Bounding box coordinate data:
=== Begin Enclosure ===

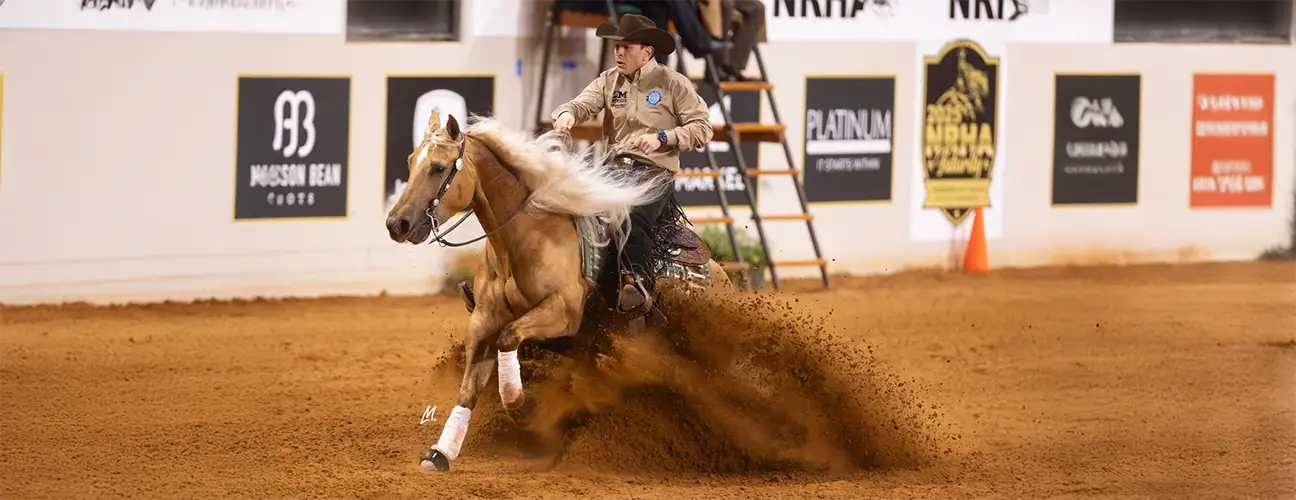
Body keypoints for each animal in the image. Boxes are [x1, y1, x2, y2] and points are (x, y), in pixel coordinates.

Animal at [384, 111, 733, 473]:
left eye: (439, 167)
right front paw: (441, 452)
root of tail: (720, 275)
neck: (528, 237)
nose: (397, 224)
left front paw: (522, 407)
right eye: (410, 161)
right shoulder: (483, 320)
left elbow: (508, 337)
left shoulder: (561, 313)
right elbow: (469, 387)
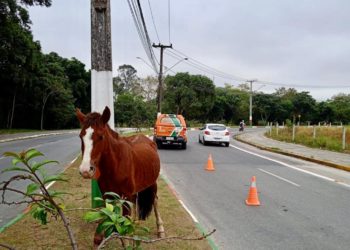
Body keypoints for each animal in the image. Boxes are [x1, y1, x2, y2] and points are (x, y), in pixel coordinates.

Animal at [76, 106, 164, 245]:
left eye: (101, 137)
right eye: (81, 136)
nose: (85, 170)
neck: (116, 164)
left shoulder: (126, 197)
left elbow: (125, 228)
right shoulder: (106, 196)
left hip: (152, 182)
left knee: (155, 200)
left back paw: (160, 229)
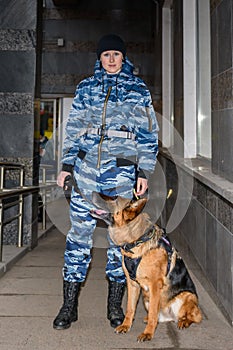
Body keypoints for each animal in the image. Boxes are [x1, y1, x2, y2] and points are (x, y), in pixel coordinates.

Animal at [91, 191, 202, 342]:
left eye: (114, 198)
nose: (91, 192)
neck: (136, 241)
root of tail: (169, 316)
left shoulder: (155, 285)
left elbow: (153, 314)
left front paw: (148, 333)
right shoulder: (132, 283)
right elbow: (130, 308)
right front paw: (126, 326)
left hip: (187, 296)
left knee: (195, 316)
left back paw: (183, 321)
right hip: (146, 298)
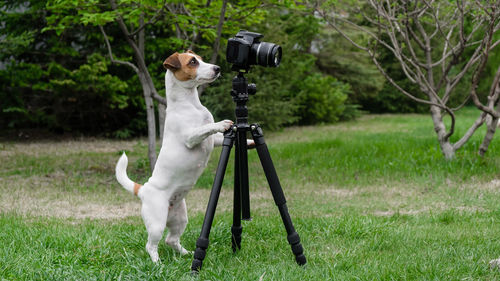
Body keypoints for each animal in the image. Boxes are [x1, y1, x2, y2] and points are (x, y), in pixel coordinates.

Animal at [115, 49, 234, 260]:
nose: (217, 68)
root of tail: (143, 189)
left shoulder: (215, 141)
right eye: (193, 62)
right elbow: (207, 127)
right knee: (151, 245)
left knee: (171, 240)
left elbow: (216, 135)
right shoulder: (191, 137)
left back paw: (186, 253)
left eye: (201, 58)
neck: (191, 105)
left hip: (180, 219)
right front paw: (221, 123)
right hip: (157, 224)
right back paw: (157, 262)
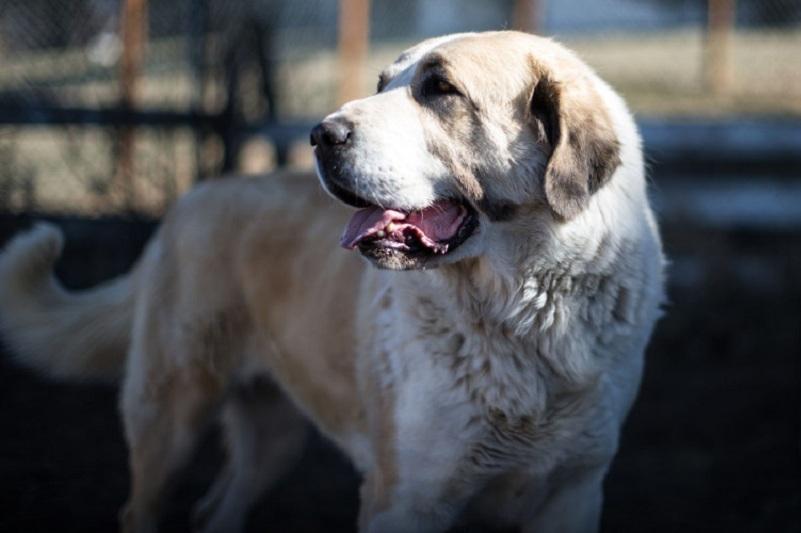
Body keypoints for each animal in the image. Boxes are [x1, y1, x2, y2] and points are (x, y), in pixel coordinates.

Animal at [0, 33, 664, 532]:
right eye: (382, 85)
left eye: (441, 89)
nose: (321, 134)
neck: (521, 312)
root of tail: (188, 201)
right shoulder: (404, 499)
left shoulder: (573, 494)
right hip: (170, 417)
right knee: (142, 508)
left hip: (273, 435)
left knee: (216, 511)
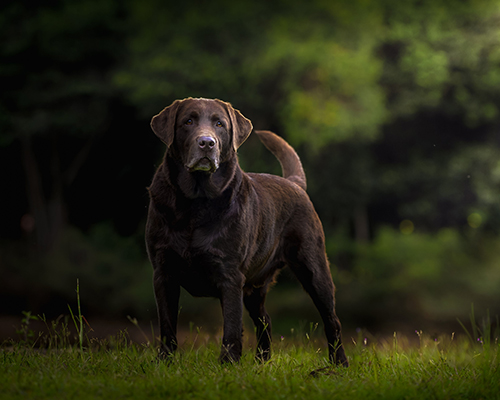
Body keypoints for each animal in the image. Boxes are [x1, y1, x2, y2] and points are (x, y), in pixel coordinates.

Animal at [145, 97, 348, 366]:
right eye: (188, 121)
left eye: (219, 124)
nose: (207, 143)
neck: (196, 202)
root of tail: (294, 183)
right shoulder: (163, 272)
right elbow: (167, 325)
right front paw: (164, 362)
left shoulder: (230, 275)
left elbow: (231, 327)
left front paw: (228, 364)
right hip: (254, 288)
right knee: (266, 321)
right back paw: (262, 362)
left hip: (314, 270)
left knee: (332, 320)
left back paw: (340, 363)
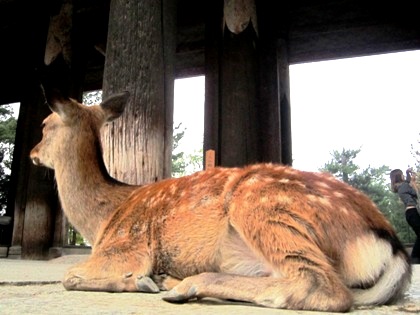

=== End Enclosure ===

Find the lines above holding the word "root" and show them.

root of tail: (720, 275)
root of tail: (169, 316)
root of tail: (143, 189)
root of tail: (188, 201)
root of tail: (294, 183)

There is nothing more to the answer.